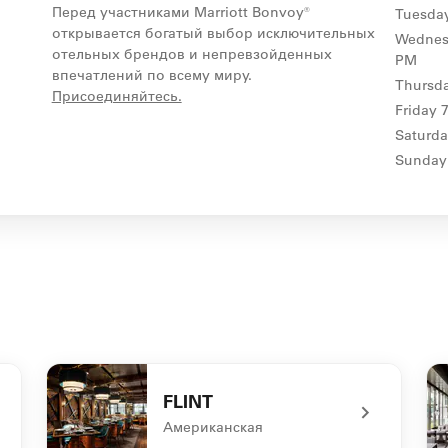
Перед участниками Marriott Bonvoy®
Tuesda
открывается богатый выбор исключительных
Wednes
отельных брендов и непревзойденных
PM
впечатлений по всему миру.
Thursd
opens in new window
Присоединяйтесь.
Friday
Saturd
Sunday
FLINT
Американская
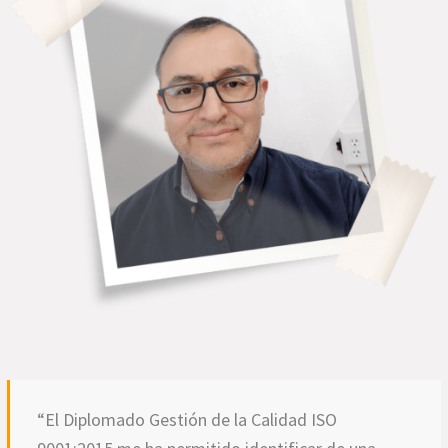
“El Diplomado Gestión de la Calidad ISO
★ ★ ★ ★ ★ ★ ★
> **What is needed**:
Retype the entire listing exactly as it appears, dropping only the pictures.

> **Output of the exercise**:
Перед участниками Marriott Bonvoy®
Tuesda
открывается богатый выбор исключительных
Wednes
отельных брендов и непревзойденных
PM
впечатлений по всему миру.
Thursd
opens in new window
Присоединяйтесь.
Friday
Saturd
Sunday
FLINT
Американская
“El Diplomado Gestión de la Calidad ISO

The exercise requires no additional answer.